I just saw this story. Do you think if the car was a 2018 Buick Regal the cars Manufacturer would have been the headline of the story?

*Tesla driver who plunged off cliff with children on Highway 1 arrested for ‘intentional act,’ CHP says*
A Tesla driver who was rescued, along with another adult and two children, after their vehicle drove off a cliff on Highway 1 south of San Francisco, has been arrested after investigators determined the crash was an “intentional act,” authorities said.
Dharmesh A. Patel, of Pasadena, was arrested for attempted murder and child abuse, the California Highway Patrol’s San Francisco area said.

CHP officers had responded to a call of a vehicle over the cliff in the Devil’s Slide area just south of the Tom Lantos tunnels on Monday.
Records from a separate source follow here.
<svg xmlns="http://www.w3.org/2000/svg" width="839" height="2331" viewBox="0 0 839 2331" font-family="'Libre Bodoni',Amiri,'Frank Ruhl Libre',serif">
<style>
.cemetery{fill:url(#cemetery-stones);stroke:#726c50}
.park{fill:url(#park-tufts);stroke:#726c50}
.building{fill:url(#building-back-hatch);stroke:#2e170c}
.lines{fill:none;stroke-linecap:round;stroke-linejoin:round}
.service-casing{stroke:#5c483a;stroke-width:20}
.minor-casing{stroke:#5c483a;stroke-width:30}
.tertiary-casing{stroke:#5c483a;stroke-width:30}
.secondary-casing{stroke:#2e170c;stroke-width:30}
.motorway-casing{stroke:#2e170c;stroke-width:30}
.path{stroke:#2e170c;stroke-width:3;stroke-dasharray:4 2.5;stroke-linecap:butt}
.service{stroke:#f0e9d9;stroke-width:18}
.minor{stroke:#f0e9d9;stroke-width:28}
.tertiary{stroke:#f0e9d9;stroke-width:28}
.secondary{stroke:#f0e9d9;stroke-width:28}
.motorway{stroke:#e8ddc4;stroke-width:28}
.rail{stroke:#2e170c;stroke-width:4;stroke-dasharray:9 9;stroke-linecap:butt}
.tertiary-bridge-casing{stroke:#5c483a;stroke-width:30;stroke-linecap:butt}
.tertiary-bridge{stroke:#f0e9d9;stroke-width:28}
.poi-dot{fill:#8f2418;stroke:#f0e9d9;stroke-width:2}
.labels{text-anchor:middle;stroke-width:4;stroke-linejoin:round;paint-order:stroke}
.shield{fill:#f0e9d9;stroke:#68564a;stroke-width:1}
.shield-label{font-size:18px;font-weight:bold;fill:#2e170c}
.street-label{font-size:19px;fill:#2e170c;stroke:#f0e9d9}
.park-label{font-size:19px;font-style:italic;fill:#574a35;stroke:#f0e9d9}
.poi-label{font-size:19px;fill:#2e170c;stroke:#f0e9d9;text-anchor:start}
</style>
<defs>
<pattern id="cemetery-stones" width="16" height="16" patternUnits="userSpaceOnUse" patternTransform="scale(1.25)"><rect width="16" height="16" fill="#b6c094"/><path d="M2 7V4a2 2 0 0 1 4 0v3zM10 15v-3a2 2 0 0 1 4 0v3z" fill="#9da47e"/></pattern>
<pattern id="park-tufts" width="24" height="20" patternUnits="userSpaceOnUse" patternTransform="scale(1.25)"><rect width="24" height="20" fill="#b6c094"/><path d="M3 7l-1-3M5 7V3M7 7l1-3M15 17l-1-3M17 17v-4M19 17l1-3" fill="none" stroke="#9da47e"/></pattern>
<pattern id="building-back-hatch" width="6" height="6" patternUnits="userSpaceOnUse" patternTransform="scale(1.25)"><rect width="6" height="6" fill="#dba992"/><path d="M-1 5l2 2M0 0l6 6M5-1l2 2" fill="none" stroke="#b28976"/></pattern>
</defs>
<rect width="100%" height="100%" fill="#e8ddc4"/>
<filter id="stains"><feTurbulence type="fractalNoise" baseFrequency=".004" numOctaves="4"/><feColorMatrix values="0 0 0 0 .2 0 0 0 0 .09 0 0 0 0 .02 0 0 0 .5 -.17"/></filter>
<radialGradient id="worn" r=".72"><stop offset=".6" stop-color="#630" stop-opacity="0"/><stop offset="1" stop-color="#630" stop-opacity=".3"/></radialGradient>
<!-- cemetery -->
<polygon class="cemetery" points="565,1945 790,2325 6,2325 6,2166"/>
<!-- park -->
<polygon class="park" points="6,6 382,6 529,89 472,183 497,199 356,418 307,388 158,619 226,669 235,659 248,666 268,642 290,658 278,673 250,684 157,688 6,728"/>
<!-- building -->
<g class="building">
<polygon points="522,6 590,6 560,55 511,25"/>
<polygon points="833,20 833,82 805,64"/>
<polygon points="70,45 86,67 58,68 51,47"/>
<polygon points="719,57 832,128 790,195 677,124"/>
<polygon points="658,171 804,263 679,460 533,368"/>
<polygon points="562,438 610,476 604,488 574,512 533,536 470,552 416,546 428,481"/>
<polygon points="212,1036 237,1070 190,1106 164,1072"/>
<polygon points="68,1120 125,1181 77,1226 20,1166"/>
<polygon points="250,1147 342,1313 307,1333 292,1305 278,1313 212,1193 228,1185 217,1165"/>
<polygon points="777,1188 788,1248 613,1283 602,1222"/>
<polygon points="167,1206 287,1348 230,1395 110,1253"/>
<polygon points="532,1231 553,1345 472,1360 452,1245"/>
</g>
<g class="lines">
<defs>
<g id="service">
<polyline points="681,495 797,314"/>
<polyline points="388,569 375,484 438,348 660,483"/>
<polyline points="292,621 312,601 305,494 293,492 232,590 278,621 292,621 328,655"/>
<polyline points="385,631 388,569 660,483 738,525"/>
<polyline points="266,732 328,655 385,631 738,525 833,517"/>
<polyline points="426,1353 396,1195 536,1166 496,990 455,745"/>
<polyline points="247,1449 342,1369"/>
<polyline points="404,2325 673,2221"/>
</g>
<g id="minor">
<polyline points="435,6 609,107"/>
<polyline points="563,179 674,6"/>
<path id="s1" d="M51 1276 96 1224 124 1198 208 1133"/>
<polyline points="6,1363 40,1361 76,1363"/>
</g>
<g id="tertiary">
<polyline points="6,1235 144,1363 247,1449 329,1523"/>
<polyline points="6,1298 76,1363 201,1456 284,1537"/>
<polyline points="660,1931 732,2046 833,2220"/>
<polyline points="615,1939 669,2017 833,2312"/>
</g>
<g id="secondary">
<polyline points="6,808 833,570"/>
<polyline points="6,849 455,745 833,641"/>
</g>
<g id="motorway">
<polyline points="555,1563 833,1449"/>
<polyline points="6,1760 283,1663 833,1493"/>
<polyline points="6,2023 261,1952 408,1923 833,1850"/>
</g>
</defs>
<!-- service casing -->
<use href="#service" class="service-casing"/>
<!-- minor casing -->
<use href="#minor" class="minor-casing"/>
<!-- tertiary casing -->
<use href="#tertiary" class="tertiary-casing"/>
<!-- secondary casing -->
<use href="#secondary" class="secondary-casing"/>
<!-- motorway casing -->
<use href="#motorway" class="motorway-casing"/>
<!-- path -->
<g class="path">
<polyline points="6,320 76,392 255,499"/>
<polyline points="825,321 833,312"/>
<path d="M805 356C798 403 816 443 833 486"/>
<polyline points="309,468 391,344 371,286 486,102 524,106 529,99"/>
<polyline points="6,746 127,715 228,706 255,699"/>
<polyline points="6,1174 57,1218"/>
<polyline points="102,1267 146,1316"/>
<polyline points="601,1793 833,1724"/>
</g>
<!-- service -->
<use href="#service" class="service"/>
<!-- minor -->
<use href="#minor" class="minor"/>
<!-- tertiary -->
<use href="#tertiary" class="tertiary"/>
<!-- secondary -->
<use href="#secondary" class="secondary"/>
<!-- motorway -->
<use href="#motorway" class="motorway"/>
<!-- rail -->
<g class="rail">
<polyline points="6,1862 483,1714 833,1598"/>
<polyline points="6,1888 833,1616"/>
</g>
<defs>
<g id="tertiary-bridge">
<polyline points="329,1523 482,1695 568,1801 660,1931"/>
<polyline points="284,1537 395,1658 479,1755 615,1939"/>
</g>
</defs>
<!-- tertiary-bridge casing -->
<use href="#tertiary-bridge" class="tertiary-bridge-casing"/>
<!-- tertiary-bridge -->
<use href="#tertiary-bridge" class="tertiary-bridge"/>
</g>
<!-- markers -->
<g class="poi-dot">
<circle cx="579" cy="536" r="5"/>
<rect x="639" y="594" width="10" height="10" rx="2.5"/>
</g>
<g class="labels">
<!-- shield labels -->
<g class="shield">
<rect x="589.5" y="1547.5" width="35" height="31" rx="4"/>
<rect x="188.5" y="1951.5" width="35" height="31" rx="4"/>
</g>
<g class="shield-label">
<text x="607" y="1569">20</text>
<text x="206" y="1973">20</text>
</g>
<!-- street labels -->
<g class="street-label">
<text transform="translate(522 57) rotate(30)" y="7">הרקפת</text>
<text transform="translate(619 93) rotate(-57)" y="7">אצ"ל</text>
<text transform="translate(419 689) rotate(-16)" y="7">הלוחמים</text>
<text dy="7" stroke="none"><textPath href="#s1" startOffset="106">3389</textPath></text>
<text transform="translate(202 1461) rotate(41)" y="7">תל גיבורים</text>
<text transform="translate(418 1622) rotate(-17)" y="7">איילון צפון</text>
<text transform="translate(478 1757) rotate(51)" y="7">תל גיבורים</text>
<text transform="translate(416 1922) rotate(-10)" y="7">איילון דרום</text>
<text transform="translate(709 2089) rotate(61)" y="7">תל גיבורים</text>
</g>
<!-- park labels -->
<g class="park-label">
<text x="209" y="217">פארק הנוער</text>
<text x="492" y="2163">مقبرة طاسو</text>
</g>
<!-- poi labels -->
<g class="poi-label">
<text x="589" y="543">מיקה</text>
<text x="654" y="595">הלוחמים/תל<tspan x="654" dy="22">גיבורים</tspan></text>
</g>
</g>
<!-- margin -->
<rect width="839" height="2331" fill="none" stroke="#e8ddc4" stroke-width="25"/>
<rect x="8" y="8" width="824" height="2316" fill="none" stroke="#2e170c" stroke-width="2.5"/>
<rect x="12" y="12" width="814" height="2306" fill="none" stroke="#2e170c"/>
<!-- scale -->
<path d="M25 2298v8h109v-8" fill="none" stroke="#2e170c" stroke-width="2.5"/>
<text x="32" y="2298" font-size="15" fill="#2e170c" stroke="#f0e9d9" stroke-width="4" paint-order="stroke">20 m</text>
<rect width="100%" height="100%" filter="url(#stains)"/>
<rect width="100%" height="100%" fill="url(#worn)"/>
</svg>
The Tesla had plunged about 250 to 300 feet, a fall that is usually deadly for cars that crash in the area, which is between Pacifica and Montara, The Associated Press reported.
In this case, all four occupants of the vehicle, which included a 4-year-old girl and a 9-year-old boy, survived.

All occupants survived ... the car was completely destroyed. Those damn Teslas,..


----------



## Klaus-rf (Mar 6, 2019)

RMKYHN said:


> Do you think if the car was a 2018 Buick Regal the cars Manufacturer would have been the headline of the story?


 Buick? Wouldn't be any survivors. Just another fire at the bottom of the cliff.

Nothing to see here, Folks. Move along.


----------